Anxiety: normal reaction or already pathological?
Even though fear has tangible, warning, and even spurring benefits in many situations, it is always perceived as unpleasant by those affected. When an ordinary fear becomes pathological cannot be answered in general terms. This essentially depends on how much one’s life is affected by fear. Thus, a specific fear response to a particular situation may be perceived as threatening by one person, while another reacts with mere caution. Ultimately, however, even the classification as a threat is not sufficient to label the reaction as pathological. Several factors play a role here.
When fear becomes pathological
When fear
- significantly restricts its own ability to act
- dominates everyday life and
- permanently stresses one's own emotional world
there are signs of a serious anxiety disorder that may require therapeutic treatment.
Experts consider a condition to be pathological precisely when the fear is
- is unreasonably strong in relation to the trigger
- occurs without reason or
- cannot be explained on a reasonable basis.
Phobic disorders, as well as other anxiety disorders, are classified according to ICD-10, the International Statistical Classification of Diseases and Related Health Problems. This also applies to the widespread generalized anxiety disorder, which is listed in the ICD-10 under F41.1.
Generalized anxiety – The fear of everything and everyone
In contrast to specific fears (non-diseased phobias), which only lead to a fear reaction in certain situations or in the face of specific objects in everyday life, generalized fear usually runs a chronic course. This means that it determines every single day and has already lasted for over six months.

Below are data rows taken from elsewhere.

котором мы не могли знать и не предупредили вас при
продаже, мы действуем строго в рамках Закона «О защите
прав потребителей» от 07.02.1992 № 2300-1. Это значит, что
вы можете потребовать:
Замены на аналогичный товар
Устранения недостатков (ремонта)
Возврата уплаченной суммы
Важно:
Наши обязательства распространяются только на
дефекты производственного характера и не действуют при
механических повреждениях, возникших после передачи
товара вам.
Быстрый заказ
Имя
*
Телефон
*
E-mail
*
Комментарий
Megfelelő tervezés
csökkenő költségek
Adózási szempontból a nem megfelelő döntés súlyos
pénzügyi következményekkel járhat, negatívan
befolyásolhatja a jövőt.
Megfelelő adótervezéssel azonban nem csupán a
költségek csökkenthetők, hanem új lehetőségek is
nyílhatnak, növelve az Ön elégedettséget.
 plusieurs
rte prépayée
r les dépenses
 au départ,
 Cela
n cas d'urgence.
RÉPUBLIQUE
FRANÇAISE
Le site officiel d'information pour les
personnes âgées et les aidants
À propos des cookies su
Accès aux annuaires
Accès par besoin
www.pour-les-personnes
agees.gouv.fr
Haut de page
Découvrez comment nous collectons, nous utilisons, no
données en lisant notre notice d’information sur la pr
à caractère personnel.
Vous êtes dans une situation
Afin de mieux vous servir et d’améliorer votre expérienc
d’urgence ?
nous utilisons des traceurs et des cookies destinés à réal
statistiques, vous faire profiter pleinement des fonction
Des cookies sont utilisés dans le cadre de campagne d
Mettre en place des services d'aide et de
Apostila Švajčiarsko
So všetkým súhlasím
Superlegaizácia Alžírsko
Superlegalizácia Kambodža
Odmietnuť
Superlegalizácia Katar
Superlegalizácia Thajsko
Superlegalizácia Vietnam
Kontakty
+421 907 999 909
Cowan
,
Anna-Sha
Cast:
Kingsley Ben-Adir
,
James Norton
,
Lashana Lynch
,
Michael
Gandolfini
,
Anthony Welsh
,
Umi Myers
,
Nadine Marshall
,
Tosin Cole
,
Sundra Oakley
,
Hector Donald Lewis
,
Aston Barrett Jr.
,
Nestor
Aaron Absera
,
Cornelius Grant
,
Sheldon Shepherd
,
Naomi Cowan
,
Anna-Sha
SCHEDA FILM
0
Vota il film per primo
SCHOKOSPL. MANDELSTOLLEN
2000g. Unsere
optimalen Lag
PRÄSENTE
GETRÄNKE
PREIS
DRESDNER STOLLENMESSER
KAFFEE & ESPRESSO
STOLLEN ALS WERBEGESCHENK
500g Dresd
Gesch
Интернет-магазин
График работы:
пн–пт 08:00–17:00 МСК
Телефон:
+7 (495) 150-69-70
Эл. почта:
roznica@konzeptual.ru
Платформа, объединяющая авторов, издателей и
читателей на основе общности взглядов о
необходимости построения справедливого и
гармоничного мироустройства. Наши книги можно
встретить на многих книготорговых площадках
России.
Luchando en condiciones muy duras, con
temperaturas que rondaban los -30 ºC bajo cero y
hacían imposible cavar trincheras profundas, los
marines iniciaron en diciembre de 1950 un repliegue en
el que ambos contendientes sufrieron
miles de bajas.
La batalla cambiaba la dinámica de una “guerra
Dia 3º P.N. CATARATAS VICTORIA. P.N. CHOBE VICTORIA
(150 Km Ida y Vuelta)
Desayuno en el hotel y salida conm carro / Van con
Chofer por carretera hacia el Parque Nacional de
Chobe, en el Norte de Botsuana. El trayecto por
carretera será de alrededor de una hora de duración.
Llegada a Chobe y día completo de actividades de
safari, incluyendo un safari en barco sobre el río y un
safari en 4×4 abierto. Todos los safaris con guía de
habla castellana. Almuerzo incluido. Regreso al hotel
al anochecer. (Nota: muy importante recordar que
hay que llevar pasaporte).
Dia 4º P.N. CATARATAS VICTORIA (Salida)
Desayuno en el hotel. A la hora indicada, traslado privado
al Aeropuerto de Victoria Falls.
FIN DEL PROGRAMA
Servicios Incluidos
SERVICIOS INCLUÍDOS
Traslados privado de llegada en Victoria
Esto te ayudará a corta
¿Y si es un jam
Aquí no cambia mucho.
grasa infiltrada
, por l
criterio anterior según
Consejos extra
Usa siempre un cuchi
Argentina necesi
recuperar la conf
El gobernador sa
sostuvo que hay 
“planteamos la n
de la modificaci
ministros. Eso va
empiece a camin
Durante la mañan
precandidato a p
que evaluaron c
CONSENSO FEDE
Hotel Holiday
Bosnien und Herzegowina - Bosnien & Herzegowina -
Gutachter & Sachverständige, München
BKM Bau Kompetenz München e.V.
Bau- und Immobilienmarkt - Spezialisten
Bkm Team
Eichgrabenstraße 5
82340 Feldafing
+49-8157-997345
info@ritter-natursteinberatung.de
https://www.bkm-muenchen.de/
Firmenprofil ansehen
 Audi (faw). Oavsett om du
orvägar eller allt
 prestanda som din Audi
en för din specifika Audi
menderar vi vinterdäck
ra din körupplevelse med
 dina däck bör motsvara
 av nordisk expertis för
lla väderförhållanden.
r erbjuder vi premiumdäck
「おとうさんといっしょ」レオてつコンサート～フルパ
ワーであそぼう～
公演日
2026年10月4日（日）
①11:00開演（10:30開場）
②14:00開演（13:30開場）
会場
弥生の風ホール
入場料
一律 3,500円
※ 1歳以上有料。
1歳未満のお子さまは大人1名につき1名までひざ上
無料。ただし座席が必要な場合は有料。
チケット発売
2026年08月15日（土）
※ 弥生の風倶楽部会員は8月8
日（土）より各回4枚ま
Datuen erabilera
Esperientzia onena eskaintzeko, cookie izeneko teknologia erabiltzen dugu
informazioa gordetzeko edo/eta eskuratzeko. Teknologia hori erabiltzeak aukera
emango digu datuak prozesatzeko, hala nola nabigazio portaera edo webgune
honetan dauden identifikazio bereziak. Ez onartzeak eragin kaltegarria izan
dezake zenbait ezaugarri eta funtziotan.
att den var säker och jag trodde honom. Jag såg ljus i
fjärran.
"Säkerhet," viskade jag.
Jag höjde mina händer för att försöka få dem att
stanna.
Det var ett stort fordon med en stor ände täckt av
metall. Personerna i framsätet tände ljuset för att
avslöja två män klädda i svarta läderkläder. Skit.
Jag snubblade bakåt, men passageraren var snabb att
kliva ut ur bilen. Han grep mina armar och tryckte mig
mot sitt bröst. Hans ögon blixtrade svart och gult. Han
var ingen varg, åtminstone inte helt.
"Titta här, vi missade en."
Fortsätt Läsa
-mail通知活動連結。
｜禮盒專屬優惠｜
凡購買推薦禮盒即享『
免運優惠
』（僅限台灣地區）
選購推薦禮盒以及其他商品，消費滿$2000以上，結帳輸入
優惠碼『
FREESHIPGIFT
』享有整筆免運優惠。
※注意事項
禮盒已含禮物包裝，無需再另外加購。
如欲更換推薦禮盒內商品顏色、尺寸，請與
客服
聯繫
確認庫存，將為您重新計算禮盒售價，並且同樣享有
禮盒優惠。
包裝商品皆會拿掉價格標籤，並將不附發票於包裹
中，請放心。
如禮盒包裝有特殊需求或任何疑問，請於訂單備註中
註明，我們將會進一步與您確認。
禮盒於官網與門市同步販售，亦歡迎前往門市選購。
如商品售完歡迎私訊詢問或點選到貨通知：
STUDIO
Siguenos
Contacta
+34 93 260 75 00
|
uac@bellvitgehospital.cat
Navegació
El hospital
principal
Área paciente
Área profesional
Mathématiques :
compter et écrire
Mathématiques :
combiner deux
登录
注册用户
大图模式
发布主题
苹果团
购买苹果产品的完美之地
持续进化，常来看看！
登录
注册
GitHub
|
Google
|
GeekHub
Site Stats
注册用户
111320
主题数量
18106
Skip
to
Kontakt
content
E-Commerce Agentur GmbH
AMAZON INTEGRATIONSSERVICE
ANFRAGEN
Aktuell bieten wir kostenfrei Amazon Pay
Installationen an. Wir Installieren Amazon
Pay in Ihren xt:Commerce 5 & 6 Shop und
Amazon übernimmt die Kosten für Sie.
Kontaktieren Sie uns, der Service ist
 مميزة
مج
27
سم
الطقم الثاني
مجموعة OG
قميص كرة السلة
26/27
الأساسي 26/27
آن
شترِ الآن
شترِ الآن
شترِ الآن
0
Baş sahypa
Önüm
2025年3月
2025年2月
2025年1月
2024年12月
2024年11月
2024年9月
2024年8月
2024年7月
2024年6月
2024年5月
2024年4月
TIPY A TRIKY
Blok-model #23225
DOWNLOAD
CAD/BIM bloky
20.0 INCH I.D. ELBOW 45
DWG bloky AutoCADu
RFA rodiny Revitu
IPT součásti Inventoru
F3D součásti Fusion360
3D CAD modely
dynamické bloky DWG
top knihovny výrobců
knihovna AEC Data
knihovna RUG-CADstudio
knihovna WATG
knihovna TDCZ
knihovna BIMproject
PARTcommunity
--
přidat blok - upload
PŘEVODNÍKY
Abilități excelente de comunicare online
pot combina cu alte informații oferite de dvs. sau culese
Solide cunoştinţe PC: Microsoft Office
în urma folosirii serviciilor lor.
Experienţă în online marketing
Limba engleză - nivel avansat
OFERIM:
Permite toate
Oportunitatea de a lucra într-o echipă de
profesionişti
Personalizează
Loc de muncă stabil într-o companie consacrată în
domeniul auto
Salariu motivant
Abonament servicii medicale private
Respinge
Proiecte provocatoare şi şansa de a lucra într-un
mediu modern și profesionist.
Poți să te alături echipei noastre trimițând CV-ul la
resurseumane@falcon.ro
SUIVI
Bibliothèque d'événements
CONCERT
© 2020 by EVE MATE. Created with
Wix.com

Affected individuals suffer from excessive anxiety in this anxiety disorder, which can affect all areas of life. They fear, for example, that a business meeting could go wrong, that an accident could occur during a long car trip, that their own child could fail an exam or that something bad could happen to their own relatives. In many cases, they worry excessively about a particular issue and deal with it non-stop. If the feared event can then no longer occur, those affected quickly find another anxiety topic about which they can then again ruminate incessantly.
The constant worries in this disease are accompanied by increased basic tension, vigilance and restlessness, which often leads to sleep disorders and depression. In addition, those affected have to accept considerable losses in their quality of life, especially since they live in constant fear. Because fear becomes a constant companion, everyday tasks and activities cannot be performed appropriately and with concentration.